What you need to do: Arrange the text read from the data below as a JSON list of strings, one per line, with blank lines left out. Leave the pictures out of your answer.

--- START ---

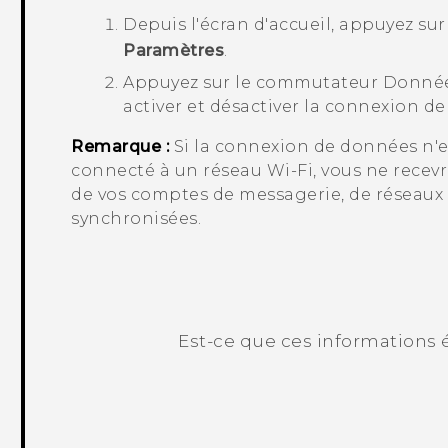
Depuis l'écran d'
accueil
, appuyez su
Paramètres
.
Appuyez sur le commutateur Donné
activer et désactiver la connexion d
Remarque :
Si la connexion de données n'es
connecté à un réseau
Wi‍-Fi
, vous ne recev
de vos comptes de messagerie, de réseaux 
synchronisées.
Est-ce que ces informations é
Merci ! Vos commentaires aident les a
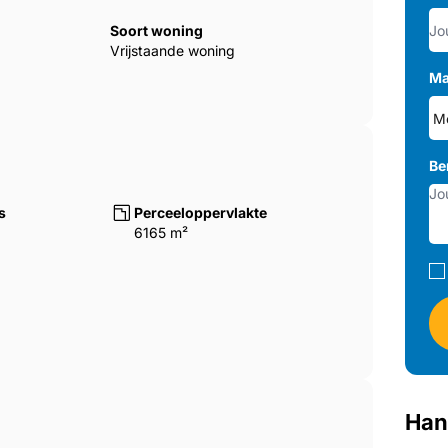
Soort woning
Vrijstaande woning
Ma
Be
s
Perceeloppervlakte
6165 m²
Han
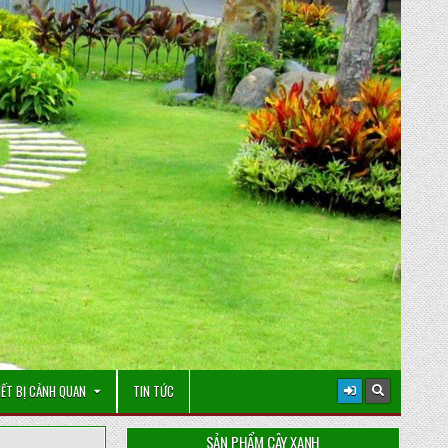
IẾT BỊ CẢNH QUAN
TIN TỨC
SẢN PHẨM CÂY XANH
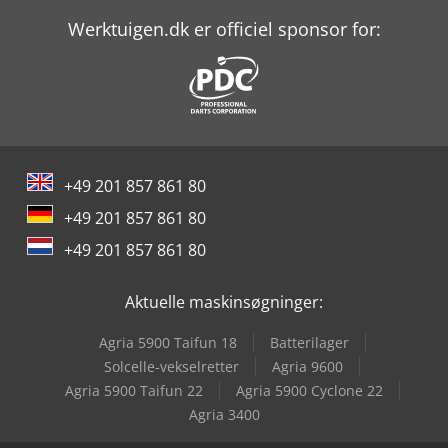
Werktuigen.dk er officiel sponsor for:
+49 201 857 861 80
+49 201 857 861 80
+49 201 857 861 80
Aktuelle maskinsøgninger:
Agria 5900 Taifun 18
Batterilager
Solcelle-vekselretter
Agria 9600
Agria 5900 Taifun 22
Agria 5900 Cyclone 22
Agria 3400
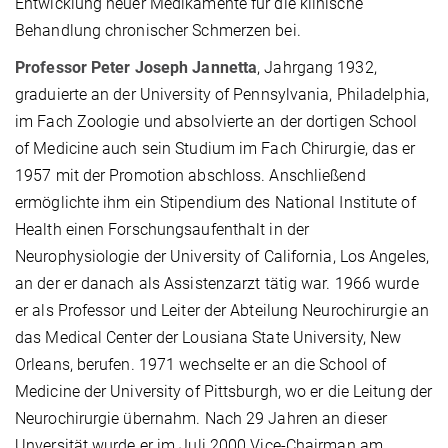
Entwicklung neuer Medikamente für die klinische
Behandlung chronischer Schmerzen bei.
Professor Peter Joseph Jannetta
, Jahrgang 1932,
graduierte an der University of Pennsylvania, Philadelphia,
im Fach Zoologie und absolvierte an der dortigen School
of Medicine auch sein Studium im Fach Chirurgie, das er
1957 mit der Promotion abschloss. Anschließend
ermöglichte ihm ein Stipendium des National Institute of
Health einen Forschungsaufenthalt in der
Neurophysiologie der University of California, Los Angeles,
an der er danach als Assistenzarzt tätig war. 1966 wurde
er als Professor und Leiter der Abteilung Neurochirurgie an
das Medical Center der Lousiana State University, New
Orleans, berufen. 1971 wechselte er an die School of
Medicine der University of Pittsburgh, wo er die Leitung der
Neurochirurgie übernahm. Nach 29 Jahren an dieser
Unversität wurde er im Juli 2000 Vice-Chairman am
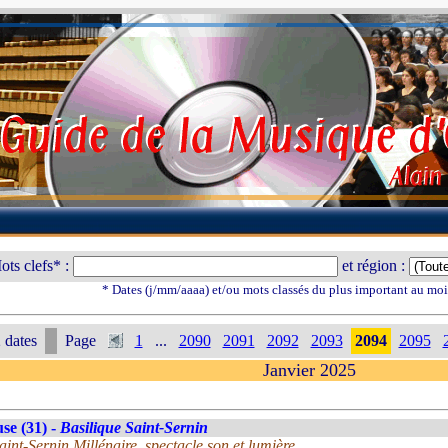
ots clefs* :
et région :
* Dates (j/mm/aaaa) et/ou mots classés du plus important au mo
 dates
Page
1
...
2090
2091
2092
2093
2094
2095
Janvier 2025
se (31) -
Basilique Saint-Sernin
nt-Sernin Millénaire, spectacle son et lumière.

--- END ---

Written solution:
[
  "Depuis l'écran d'",
  "accueil",
  ", appuyez su",
  "Paramètres",
  ".",
  "Appuyez sur le commutateur Donné",
  "activer et désactiver la connexion d",
  "Remarque :",
  "Si la connexion de données n'es",
  "connecté à un réseau",
  "Wi‍-Fi",
  ", vous ne recev",
  "de vos comptes de messagerie, de réseaux ",
  "synchronisées.",
  "Est-ce que ces informations é",
  "Merci ! Vos commentaires aident les a",
  "Soort woning",
  "Vrijstaande woning",
  "Ma",
  "Be",
  "s",
  "Perceeloppervlakte",
  "6165 m²",
  "Han",
  "IẾT BỊ CẢNH QUAN",
  "TIN TỨC",
  "SẢN PHẨM CÂY XANH",
  "Werktuigen.dk er officiel sponsor for:",
  "+49 201 857 861 80",
  "+49 201 857 861 80",
  "+49 201 857 861 80",
  "Aktuelle maskinsøgninger:",
  "Agria 5900 Taifun 18",
  "Batterilager",
  "Solcelle-vekselretter",
  "Agria 9600",
  "Agria 5900 Taifun 22",
  "Agria 5900 Cyclone 22",
  "Agria 3400",
  "Entwicklung neuer Medikamente für die klinische",
  "Behandlung chronischer Schmerzen bei.",
  "Professor Peter Joseph Jannetta",
  ", Jahrgang 1932,",
  "graduierte an der University of Pennsylvania, Philadelphia,",
  "im Fach Zoologie und absolvierte an der dortigen School",
  "of Medicine auch sein Studium im Fach Chirurgie, das er",
  "1957 mit der Promotion abschloss. Anschließend",
  "ermöglichte ihm ein Stipendium des National Institute of",
  "Health einen Forschungsaufenthalt in der",
  "Neurophysiologie der University of California, Los Angeles,",
  "an der er danach als Assistenzarzt tätig war. 1966 wurde",
  "er als Professor und Leiter der Abteilung Neurochirurgie an",
  "das Medical Center der Lousiana State University, New",
  "Orleans, berufen. 1971 wechselte er an die School of",
  "Medicine der University of Pittsburgh, wo er die Leitung der",
  "Neurochirurgie übernahm. Nach 29 Jahren an dieser",
  "Unversität wurde er im Juli 2000 Vice-Chairman am",
  "ots clefs* :",
  "et région :",
  "* Dates (j/mm/aaaa) et/ou mots classés du plus important au mo",
  " dates",
  "Page",
  "1",
  "...",
  "2090",
  "2091",
  "2092",
  "2093",
  "2094",
  "2095",
  "Janvier 2025",
  "se (31) -",
  "Basilique Saint-Sernin",
  "nt-Sernin Millénaire, spectacle son et lumière."
]